There was no evidence for any assessor age effect on the perception of age in the Canadian study. In support of this, Burt and Perrett (1995) also found that there was no difference between using older or younger assessors in the generation of perceived age. No assessor gender effect was observed on the mean perceived ages. There is evidence that the cues used to judge age differ depending on the age group under study; for example, male pattern baldness affects the perceived age of young but not old individuals (Rexbye et al. 2005). However, even if there were different cues used to judge the age of the younger compared to the older Canadian subjects, there were no large differences between these two age groups in the reproducibility of their perceived ages given by groups of 20 assessors. The composition of the assessors, therefore, in terms of gender and age did not have an impact of the resulting perceived ages, and the age of the subjects did not have a large impact on the variability of the perceived age data.

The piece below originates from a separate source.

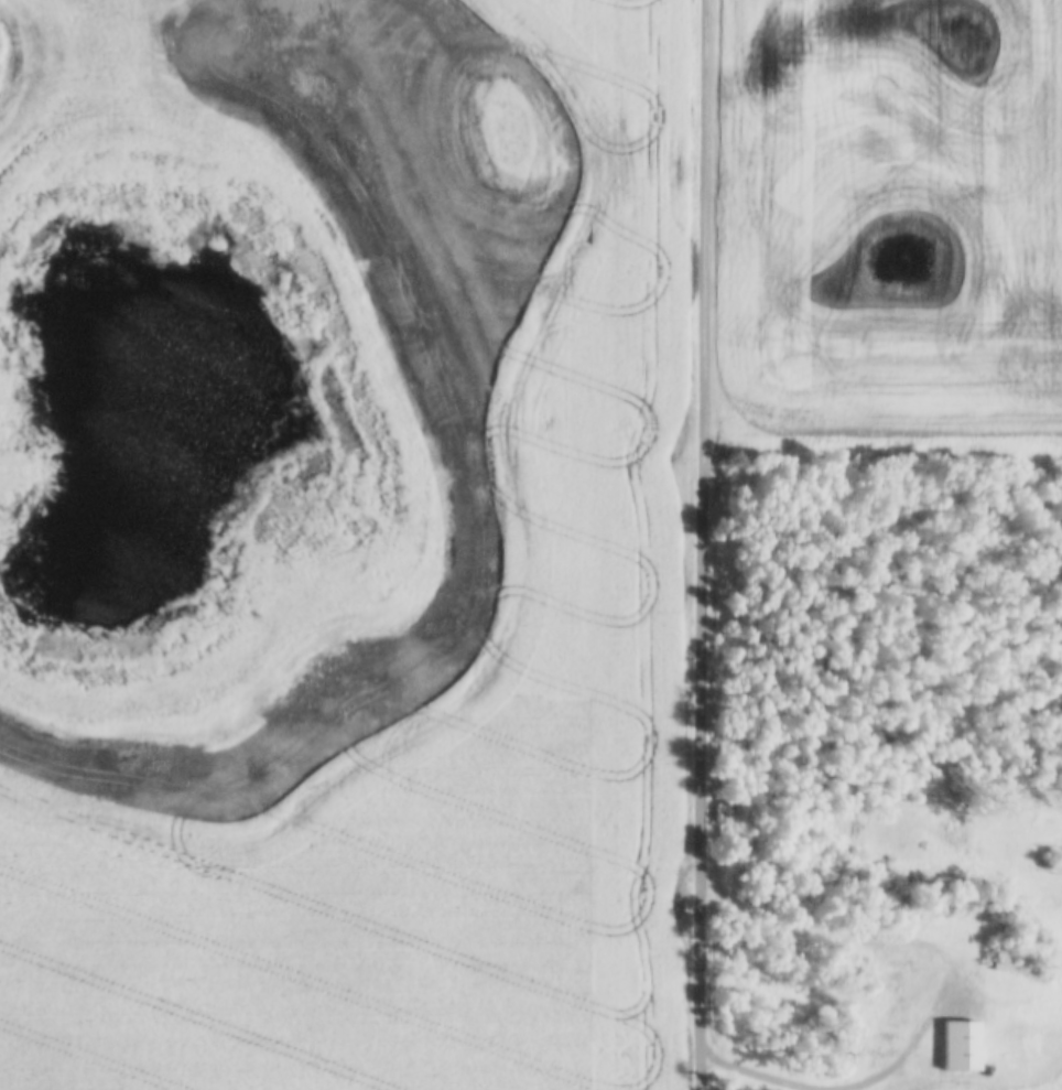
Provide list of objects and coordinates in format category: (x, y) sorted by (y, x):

There was a high correlation between the perceived age data from the British assessors and Danish geriatric nurses judging the cropped images. Both groups of assessors also gave a tendency towards the mean. Thus, there was little difference between the perceived age data from a group of assessors experienced in gerontology and from a group of ‘naïve’ assessors.

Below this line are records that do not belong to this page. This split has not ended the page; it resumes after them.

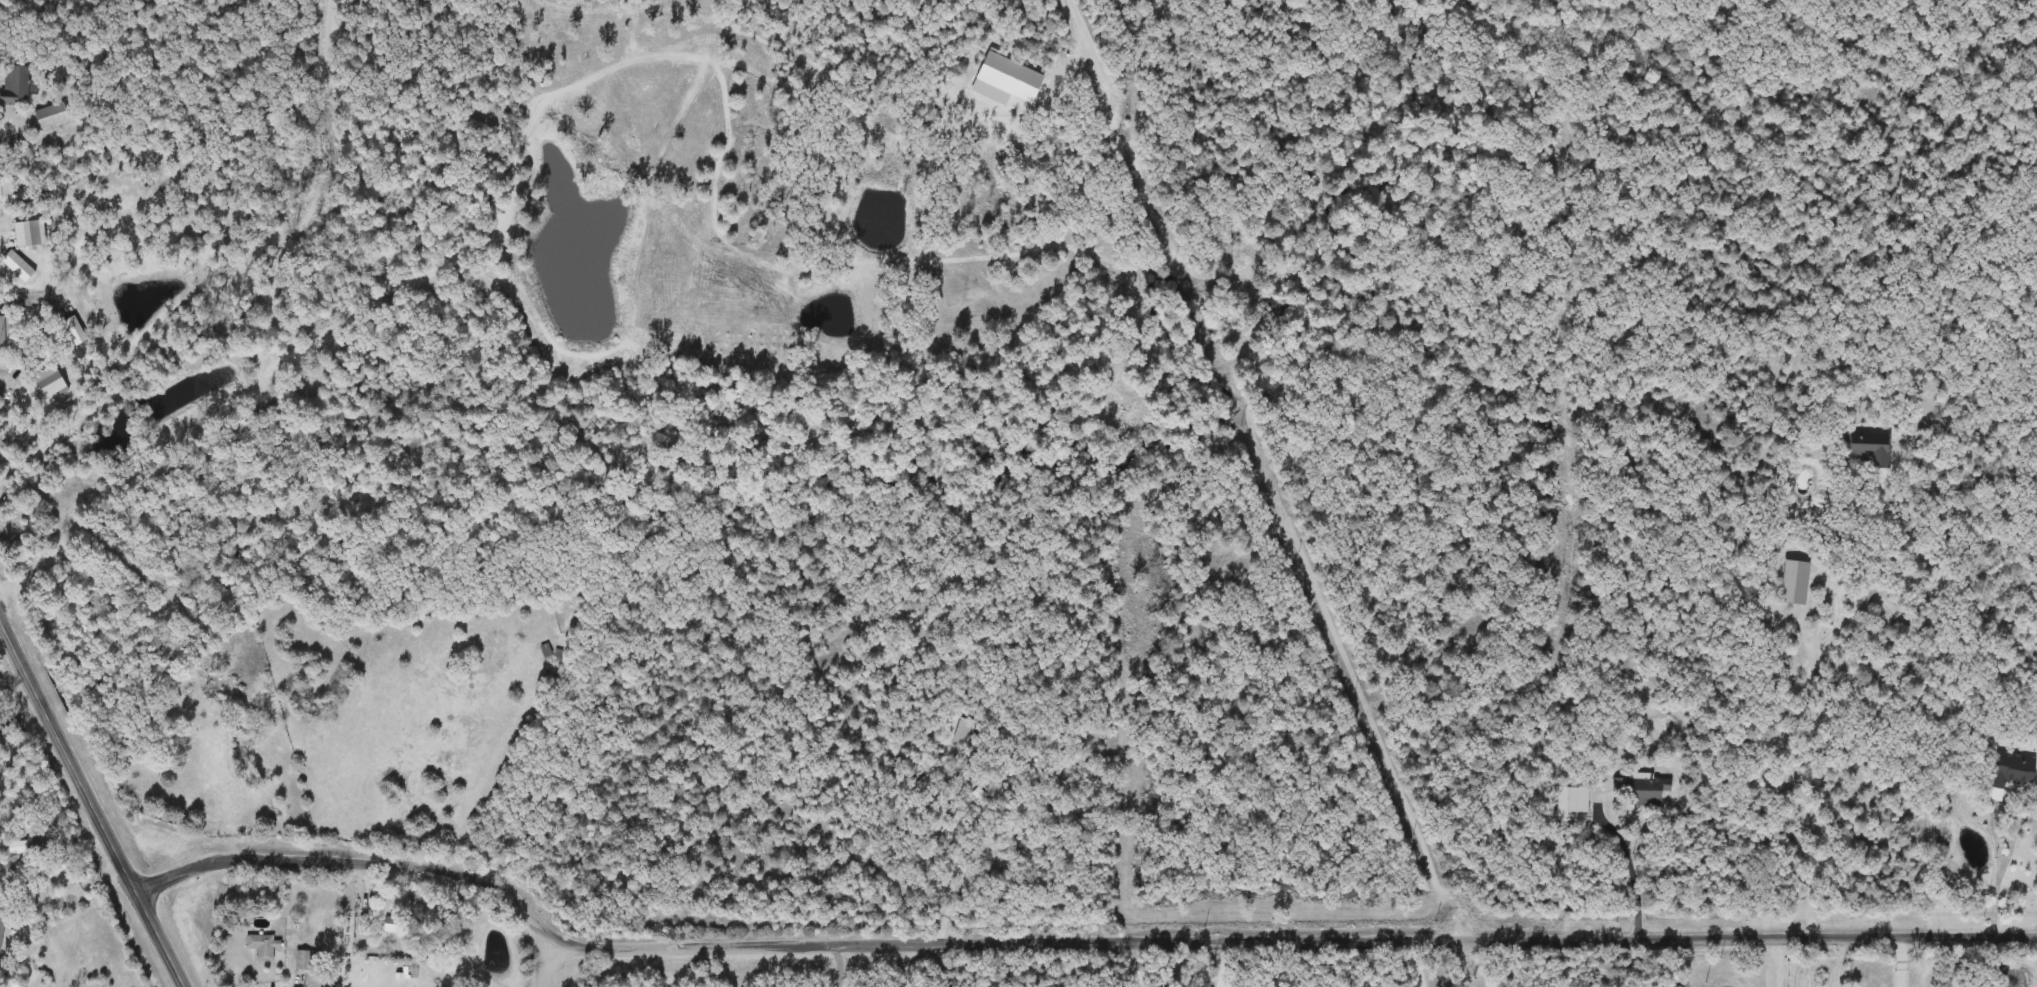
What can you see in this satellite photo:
building: (14, 84)
building: (48, 115)
road: (8, 124)
road: (24, 267)
building: (77, 328)
building: (4, 330)
building: (12, 375)
building: (1867, 449)
building: (1793, 582)
building: (548, 652)
road: (1811, 677)
building: (900, 766)
building: (2008, 773)
building: (919, 788)
building: (1641, 790)
building: (979, 794)
road: (91, 804)
building: (277, 810)
road: (2018, 840)
road: (356, 860)
road: (1634, 862)
road: (71, 887)
building: (394, 922)
building: (2, 923)
road: (1288, 935)
building: (264, 947)
building: (309, 960)
road: (1417, 960)
road: (1780, 960)
road: (1951, 960)
road: (1221, 961)
road: (1466, 961)
road: (839, 964)
road: (541, 968)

Perceived age is generated from age assessments of many visual cues and it is unclear which of these cues are the most important and how they are combined to generate an age score for a particular type of image. The four types of perceived age measures in the Danish study were more closely related to each other than to chronological age, suggesting similar cues are used to judge age in the images and/or there is a correlation between the changes in the appearance of particular cues with age. However, there was a marked reduction in the similarity between the perceived ages when the images were changed. The pre-cropped images were marginally more similar to the passport-type images than the cropped images for the nurses’ data. This is despite a greater loss of cues from the passport-type to the pre-cropped images (loss of posture, clothing and grooming behaviour cues) than the pre-cropped to cropped images (loss of eye colour and hair cues). It is unknown whether it was the loss of the hair and eye information or the addition of the 45-degree angle facial view that drove the variation between the pre-cropped and cropped images. The addition of the 45-degree angle image could have induced a greater influence of face shape to the perceived age measure and, in support of this, this facial feature is thought to have a strong influence on the judgement of age (Krejci-Papa and Langdon 2006). Therefore, the features present in images have a marked effect on the resulting perceived ages and, hence, for comparisons to be made across perceived age studies the type of images used for age assessment should be the same.

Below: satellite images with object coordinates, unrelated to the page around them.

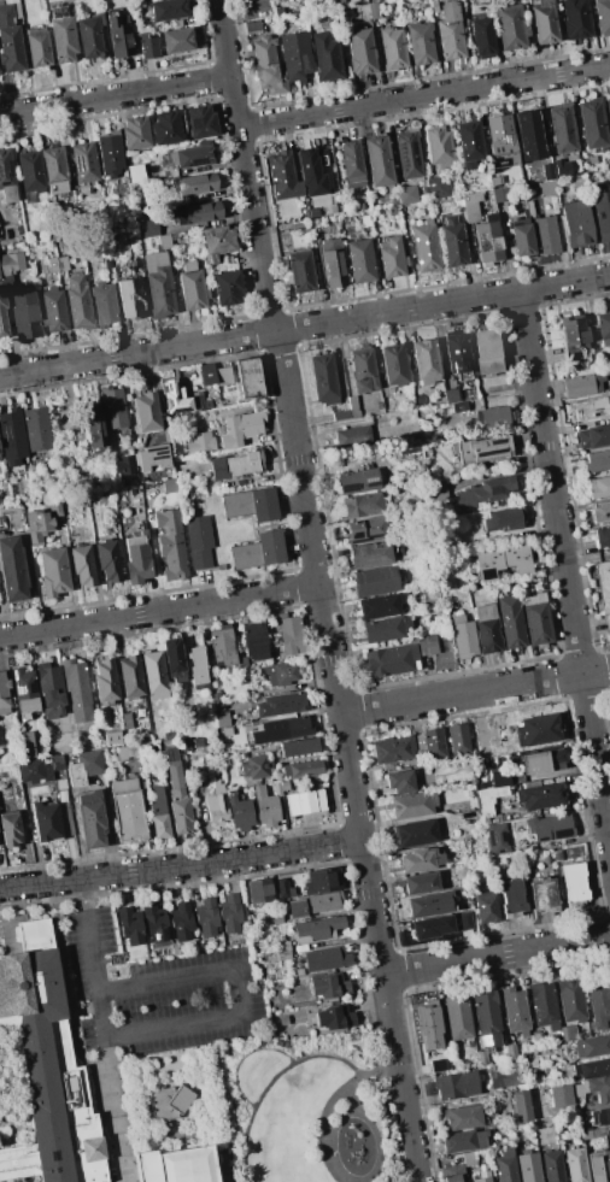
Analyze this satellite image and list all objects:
building: (438, 0)
building: (470, 1)
building: (325, 4)
building: (488, 5)
building: (167, 10)
building: (278, 11)
building: (335, 15)
building: (602, 16)
building: (575, 19)
building: (543, 21)
building: (252, 27)
building: (510, 27)
building: (449, 32)
building: (117, 33)
building: (61, 35)
building: (90, 36)
building: (481, 37)
building: (176, 40)
building: (10, 41)
building: (420, 43)
building: (147, 46)
building: (38, 48)
building: (392, 49)
building: (361, 52)
building: (294, 56)
building: (326, 56)
building: (267, 65)
road: (115, 95)
road: (424, 99)
building: (608, 109)
building: (200, 122)
building: (593, 126)
building: (166, 128)
building: (562, 129)
building: (135, 133)
building: (500, 133)
building: (528, 135)
building: (469, 145)
building: (438, 149)
building: (110, 153)
building: (408, 156)
building: (188, 157)
building: (378, 161)
building: (84, 163)
building: (352, 164)
building: (54, 169)
building: (309, 170)
building: (547, 172)
building: (30, 173)
building: (135, 174)
building: (283, 175)
building: (497, 177)
building: (194, 183)
building: (328, 187)
building: (434, 188)
building: (547, 189)
building: (406, 195)
building: (501, 195)
building: (9, 201)
building: (471, 207)
building: (334, 209)
building: (392, 210)
building: (195, 213)
building: (601, 213)
building: (364, 220)
building: (575, 224)
building: (313, 225)
building: (147, 229)
building: (545, 235)
building: (521, 238)
building: (113, 240)
building: (164, 242)
building: (452, 242)
building: (217, 243)
building: (487, 243)
building: (425, 246)
building: (391, 257)
building: (332, 261)
building: (359, 261)
building: (62, 263)
building: (108, 263)
building: (52, 264)
building: (10, 267)
building: (301, 270)
building: (158, 285)
building: (192, 287)
building: (226, 287)
building: (130, 298)
building: (78, 303)
building: (103, 305)
building: (53, 310)
building: (25, 316)
building: (2, 319)
road: (305, 324)
building: (601, 329)
building: (572, 332)
building: (488, 352)
building: (457, 356)
building: (426, 361)
building: (394, 365)
building: (363, 370)
building: (206, 374)
building: (223, 376)
building: (249, 378)
building: (324, 379)
building: (583, 385)
building: (174, 399)
building: (419, 399)
building: (199, 401)
building: (352, 405)
building: (459, 407)
building: (114, 408)
building: (591, 408)
building: (146, 412)
building: (495, 418)
building: (95, 426)
building: (240, 428)
building: (36, 429)
building: (11, 433)
building: (350, 435)
building: (594, 436)
building: (200, 443)
building: (484, 450)
building: (152, 458)
building: (597, 461)
building: (236, 465)
building: (124, 468)
building: (358, 481)
building: (95, 486)
building: (599, 487)
building: (168, 489)
building: (438, 491)
building: (484, 493)
building: (250, 504)
building: (363, 505)
building: (600, 512)
building: (504, 519)
building: (42, 521)
building: (367, 530)
building: (602, 537)
building: (199, 541)
building: (171, 543)
building: (258, 551)
building: (371, 555)
building: (137, 558)
road: (566, 559)
building: (107, 561)
building: (502, 563)
building: (82, 565)
building: (13, 570)
building: (52, 572)
building: (375, 581)
building: (603, 584)
road: (320, 590)
building: (380, 606)
road: (159, 610)
building: (536, 619)
building: (386, 628)
building: (486, 629)
building: (512, 630)
building: (289, 634)
building: (463, 637)
building: (255, 640)
building: (225, 648)
building: (398, 657)
building: (173, 660)
building: (196, 668)
building: (278, 674)
building: (153, 675)
building: (130, 677)
building: (105, 682)
building: (50, 691)
building: (75, 691)
building: (25, 693)
building: (4, 695)
road: (475, 695)
building: (215, 697)
building: (281, 704)
building: (217, 706)
building: (189, 715)
building: (221, 719)
building: (126, 721)
building: (284, 729)
building: (538, 730)
building: (226, 731)
building: (114, 738)
building: (458, 739)
building: (197, 743)
building: (430, 744)
building: (185, 745)
building: (298, 747)
building: (391, 749)
building: (127, 753)
building: (555, 756)
building: (35, 764)
building: (84, 767)
building: (255, 767)
building: (302, 769)
building: (499, 778)
building: (400, 782)
building: (60, 784)
building: (176, 794)
building: (62, 796)
building: (540, 796)
building: (303, 802)
building: (217, 804)
building: (412, 805)
building: (485, 807)
building: (265, 808)
building: (128, 810)
building: (238, 811)
building: (159, 815)
road: (414, 818)
building: (90, 820)
building: (47, 823)
building: (550, 827)
building: (10, 829)
building: (415, 833)
building: (497, 839)
building: (527, 858)
road: (220, 859)
building: (419, 860)
building: (322, 880)
building: (574, 881)
road: (39, 883)
building: (421, 883)
building: (283, 889)
building: (258, 890)
building: (543, 893)
building: (511, 895)
building: (312, 905)
building: (424, 905)
building: (485, 907)
building: (230, 913)
building: (207, 918)
building: (271, 919)
building: (182, 922)
building: (154, 923)
building: (130, 926)
building: (427, 928)
building: (317, 929)
road: (89, 934)
building: (282, 951)
road: (496, 957)
building: (326, 959)
road: (189, 976)
building: (329, 986)
parking lot: (151, 996)
building: (571, 997)
building: (598, 1001)
building: (544, 1006)
building: (513, 1010)
building: (335, 1017)
building: (457, 1017)
building: (487, 1018)
building: (429, 1026)
road: (150, 1031)
building: (567, 1033)
building: (591, 1047)
building: (511, 1052)
road: (318, 1056)
road: (243, 1057)
building: (481, 1057)
building: (437, 1065)
building: (592, 1068)
building: (45, 1069)
building: (504, 1069)
building: (456, 1086)
building: (599, 1088)
building: (565, 1094)
building: (172, 1105)
building: (521, 1105)
road: (327, 1107)
park: (304, 1110)
road: (344, 1113)
building: (462, 1117)
building: (600, 1117)
building: (592, 1134)
building: (609, 1137)
building: (462, 1141)
building: (467, 1158)
building: (576, 1164)
building: (180, 1166)
building: (505, 1166)
building: (552, 1166)
building: (599, 1166)
building: (528, 1167)
building: (452, 1173)
building: (482, 1177)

In conclusion, the perceived age methodology detailed here can be used globally to generate a reproducible biomarker of facial ageing when large numbers of assessors are used irrespective of subject age and assessor gender, nationality, age and ageing expertise. Further work into the stability of this measure over weeks and years of a subject’s life and whether it relates to objective measures of physiological ageing will be required to determine the relevance of this measure in investigating the biological processes underlying facial ageing.